In a nation riddled with educational problems — from soaring dropout rates to a yawning achievement gap among races — Juan Sepulveda knows there are answers everywhere.
In states, cities and districts throughout the nation, someone has found an answer to every educational problem, said Sepulveda, director of the White House Initiative on Educational Excellence for Hispanic Americans.
“We know there are pockets of excellence,” he said. “How do we take these kernels of excellence and bring them to scale?”
Sepulveda was in Denver on Tuesday during a multicity tour to get people in Latino communities to start talking about challenges and possible solutions in the schools.
Sepulveda heads the Hispanic initiative, which was created in 1990 and is among at least three other initiatives that assist and advise the U.S. Department of Education in developing policy.
Denver Superintendent Tom Boasberg went to college with Sepulveda and invited him to the city — which struggles with low academic achievement among its Latino population.

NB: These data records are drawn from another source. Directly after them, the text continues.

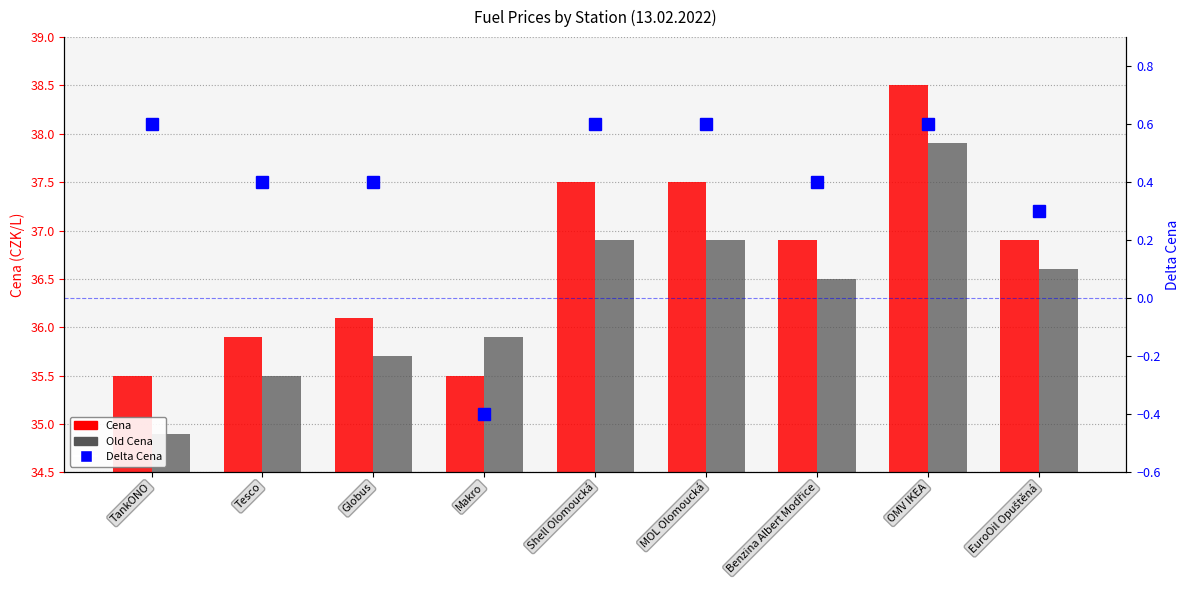

Which series has the largest range (max minus min)?

Cena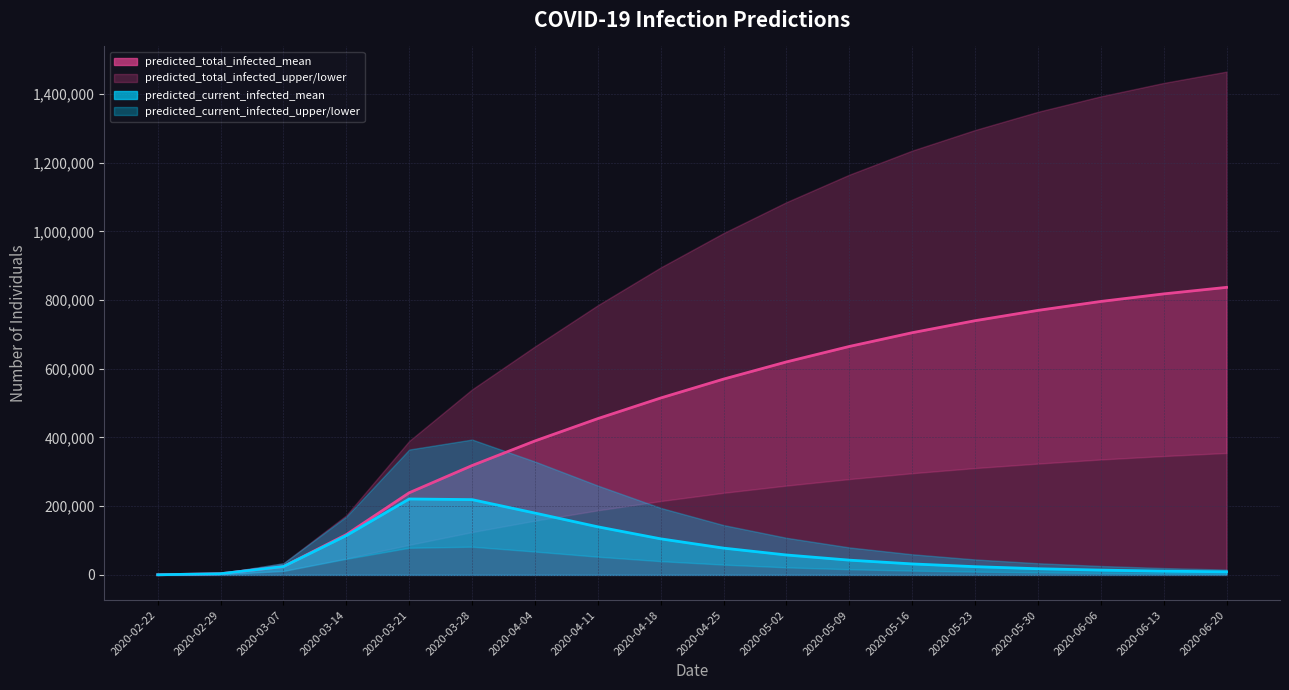

Which series has the largest total across all categories?

predicted_total_infected_upper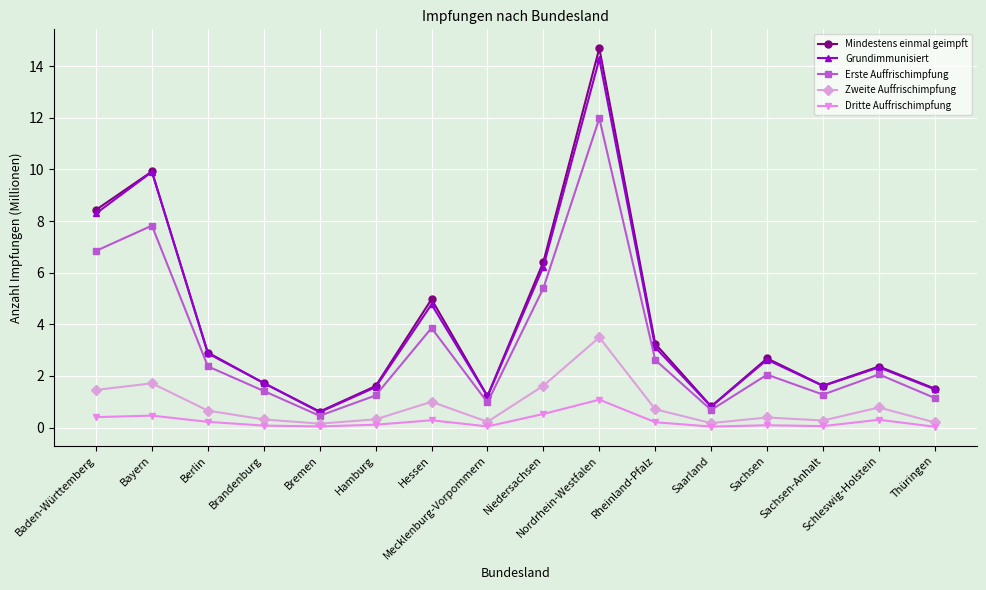

List the series in order of their peak value, lowest first.

Dritte Auffrischimpfung, Zweite Auffrischimpfung, Erste Auffrischimpfung, Grundimmunisiert, Mindestens einmal geimpft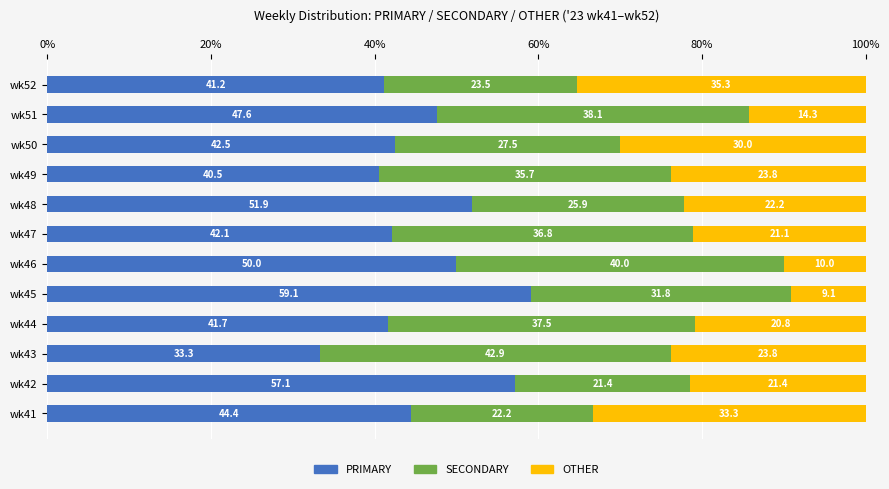

What is the lowest value of the PRIMARY series?

33.3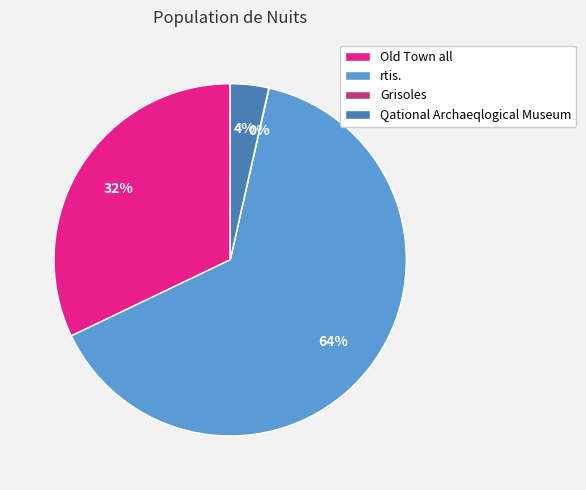

To the nearest percent, what portion does Qational Archaeqlogical Museum represent?

4%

In Denver Public Schools, where 60 percent of the students are Latino, only 41 percent graduate on time. Significant numbers of graduates do not go on to college.
“We are making progress, but it’s not fast enough,” Boasberg said. “The purpose of this conversation is: What do we need to do to change?”
Part of the process, Sepulveda said, is to get people across the nation talking about how to make change.
In Los Angeles, for example, Sepulveda heard of a school that encourages parental involvement by asking adults to volunteer 30 hours a year — and not with the traditional parent-teacher organization. Seventy-five percent of adults who volunteered put in more than 30 hours of their time.
In San Antonio, he heard of a group of advertisers who have had success with marketing campaigns to the Latino market heralding the concept of going to college.
In the afternoon session, a roomful of people brainstormed and discussed solutions.
“This is not something that is new,” Ana Tilton, Denver’s chief academic officer, said about wrestling with academic problems in the Latino community. “What is new is the White House is coming here and we are now having a national conversation.”